= Chaitanya (consciousness) =

Hindu philosophical concept

Chaitanya (चैतन्य) refers variously to 'awareness', 'consciousness', 'Conscious Self', 'intelligence' or 'Pure Consciousness'. It can also mean energy or enthusiasm. The meaning of name Chaitanya also stands for "State of Conscious Energy".

== Etymology ==
It is derived from cetanā (चेतना), which refers to living things or consciousness itself.

== Scripture ==

In the Rig Veda (R.V.IV.XL.5), Nrishad is the dweller amongst humans; Nrishad is explained as Chaitanya or 'Consciousness' or Prana or 'vitality' because both dwell in humans.

In his commentary on the Isha Upanishad, Sri Aurobindo explains that the Atman, the Self manifests through a seven-fold movement of Prakrti. These seven folds of consciousness, along with their dominant principles are:

1. annamaya puruṣa - physical
2. prāṇamaya puruṣa - nervous / vital
3. manomaya puruṣa - mental / mind
4. vijñānamaya puruṣa - knowledge and truth
5. ānandamaya puruṣa - Aurobindo's concept of Delight, otherwise known as Bliss
6. caitanya puruṣa - infinite divine self-awareness
7. sat puruṣa - state of pure divine existence

The first five of these are arranged according to the specification of the panchakosha from the second chapter of the Taittiriya Upanishad. The final three elements make up sat-cit-ananda, with cit being referred to as chaitanya.

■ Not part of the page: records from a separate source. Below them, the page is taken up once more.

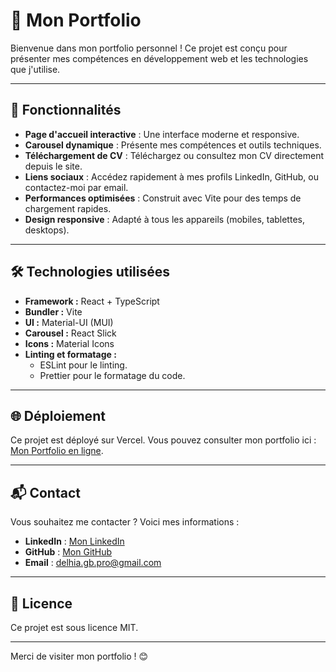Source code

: # 🌟 Mon Portfolio

Bienvenue dans mon portfolio personnel ! Ce projet est conçu pour présenter mes compétences en développement web et les technologies que j'utilise.

---

## 🚀 Fonctionnalités

- **Page d'accueil interactive** : Une interface moderne et responsive.
- **Carousel dynamique** : Présente mes compétences et outils techniques.
- **Téléchargement de CV** : Téléchargez ou consultez mon CV directement depuis le site.
- **Liens sociaux** : Accédez rapidement à mes profils LinkedIn, GitHub, ou contactez-moi par email.
- **Performances optimisées** : Construit avec Vite pour des temps de chargement rapides.
- **Design responsive** : Adapté à tous les appareils (mobiles, tablettes, desktops).

---

## 🛠️ Technologies utilisées

- **Framework :** React + TypeScript
- **Bundler :** Vite
- **UI :** Material-UI (MUI)
- **Carousel :** React Slick
- **Icons :** Material Icons
- **Linting et formatage :**
  - ESLint pour le linting.
  - Prettier pour le formatage du code.

---

## 🌐 Déploiement

Ce projet est déployé sur Vercel. Vous pouvez consulter mon portfolio ici : [Mon Portfolio en ligne]([https://www.linkedin.com/in/delhia-gbelidji/](https://delhia-gbelidji-portfolio.vercel.app)).

---

## 📬 Contact

Vous souhaitez me contacter ? Voici mes informations :

- **LinkedIn** : [Mon LinkedIn](https://www.linkedin.com/in/delhia-gbelidji/)
- **GitHub** : [Mon GitHub](https://github.com/DelhiaGbelidji)
- **Email** : [delhia.gb.pro@gmail.com](mailto:delhia.gb.pro@gmail.com)

---

## 📜 Licence

Ce projet est sous licence MIT.

---

Merci de visiter mon portfolio ! 😊
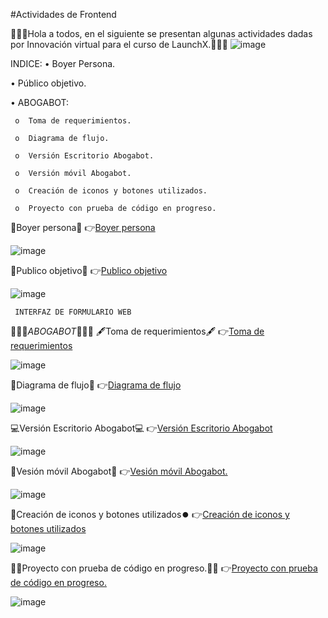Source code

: #Actividades de Frontend

👋👋👋Hola a todos, en el siguiente se presentan algunas actividades dadas por Innovación virtual para el curso de LaunchX.👋👋👋
![image](https://user-images.githubusercontent.com/114261500/196601382-3a6219a2-81fa-4d8f-8173-630cc5692042.png)

INDICE:
•	Boyer Persona.

•	Público objetivo.

•	ABOGABOT:

     o	Toma de requerimientos.
     
     o	Diagrama de flujo.
     
     o	Versión Escritorio Abogabot.
     
     o	Versión móvil Abogabot.
     
     o	Creación de iconos y botones utilizados.
     
     o	Proyecto con prueba de código en progreso.
          

👤Boyer persona👤
👉[Boyer persona](https://github.com/Kerizr/Ejercicio-de-UI-UX-Abogabot-/blob/main/Boyer%20persona.jpg)

![image](https://user-images.githubusercontent.com/114261500/196601445-7408fed8-2290-4e91-af8b-7d789a6c499e.png)


👥Publico objetivo👥
👉[Publico objetivo](https://github.com/Kerizr/Ejercicio-de-UI-UX-Abogabot-/blob/main/publico%20objetivo.png)

![image](https://user-images.githubusercontent.com/114261500/196600904-d5f931d2-6a2e-4274-b8e4-82db467032cd.png)


     INTERFAZ DE FORMULARIO WEB
 🤖🤖🤖_ABOGABOT_🤖🤖🤖
🖋️Toma de requerimientos🖋️
👉[Toma de requerimientos](https://github.com/Kerizr/Ejercicio-de-UI-UX-Abogabot-/blob/9215c430f4cd211081656fe20e14a02638e91f45/Toma%20de%20requerimientos.txt)

![image](https://user-images.githubusercontent.com/114261500/196600633-f0103507-4a7e-427a-a14f-8aa5fca1ea78.png)

🔁Diagrama de flujo🔀
👉[Diagrama de flujo](https://github.com/Kerizr/Ejercicio-de-UI-UX-Abogabot-/blob/main/Diagrama%20de%20abogabot.png)

![image](https://user-images.githubusercontent.com/114261500/196600390-05b6f6d1-10f9-49ac-8e98-18c5449a8705.png)

💻Versión Escritorio Abogabot💻
👉[Versión Escritorio Abogabot](https://github.com/Kerizr/Ejercicio-de-UI-UX-Abogabot-/tree/main/Escritorio)

![image](https://user-images.githubusercontent.com/114261500/196599918-4e6b9d23-6e1e-4e7f-ae4e-4acef9a9b316.png)

📱Vesión móvil Abogabot📱
👉[Vesión móvil Abogabot.](https://github.com/Kerizr/Ejercicio-de-UI-UX-Abogabot-/tree/main/m%C3%B3vil)

![image](https://user-images.githubusercontent.com/114261500/196599729-5b74e45a-030e-4989-9269-16c6e6744b43.png)

🔽Creación de iconos y botones utilizados⏺️
👉[Creación de iconos y botones utilizados](https://github.com/Kerizr/Ejercicio-de-UI-UX-Abogabot-/blob/main/iconos%20y%20botones%20creados%20pra%20abogabot%20movil.jpg)

![image](https://user-images.githubusercontent.com/114261500/196601779-64e51a02-6907-45bf-9327-e6f93c48cf24.png)

🧑‍💻Proyecto con prueba de código en progreso.🧑‍💻
👉[Proyecto con prueba de código en progreso.](https://github.com/Kerizr/Ejercicio-de-UI-UX-Abogabot-/tree/main/Proyecto%20en%20progreso)

![image](https://user-images.githubusercontent.com/114261500/196600049-f04f62e7-fa9f-493f-a61a-647427e83c34.png)
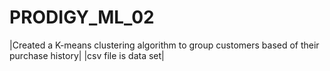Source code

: # PRODIGY_ML_02
|Created a K-means clustering algorithm to group customers based of their purchase history|
|csv file is data set|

The essential nature of Brahman as revealed in deep sleep and Yoga is Chaitanya (pure consciousness).

== Vedanta ==

The Vedantists also speak about the Consciousness or Mayaopahita-chaitanya that is associated with the indescribable Maya which is responsible for the functions of creation, preservation and dissolution of entire Existence, and about the Consciousness or Avidyaopahita-chaitanya that is associated with Avidya which causes the wrong identification of the Atman with the body etc.; after negating both Maya and Avidya, that is, after all distinctions are obliterated, what remains is Pure Consciousness or Chaitanya.

The form of an object that the mind assumes, after coming into contact with that object or enveloping it, is called Vritti. The process of enveloping is called Vritti-Vyapti. Vyapti is pervasion and the pervasion by the mind of a certain location called the object is Vritti-Vyapti. The awareness that the object is there illuminates the object due to the presence in this moving process called the mind and is called phala-vyapti. It is only because of the consciousness attending on the mind that the object is perceived. Vedanta says that the object cannot be wholly material and there is no qualitative difference between the object and consciousness which consciousness by coming into contact with the object knows that the object is there which fact implies that consciousness is inherent in the object. This is the Vishaya- chaitanya or the 'object-consciousness' which does not mean consciousness of the object but the object which is a phase of consciousness which prevails everywhere.

To advaitins, it refers to a pure consciousness that knows itself and also knows others.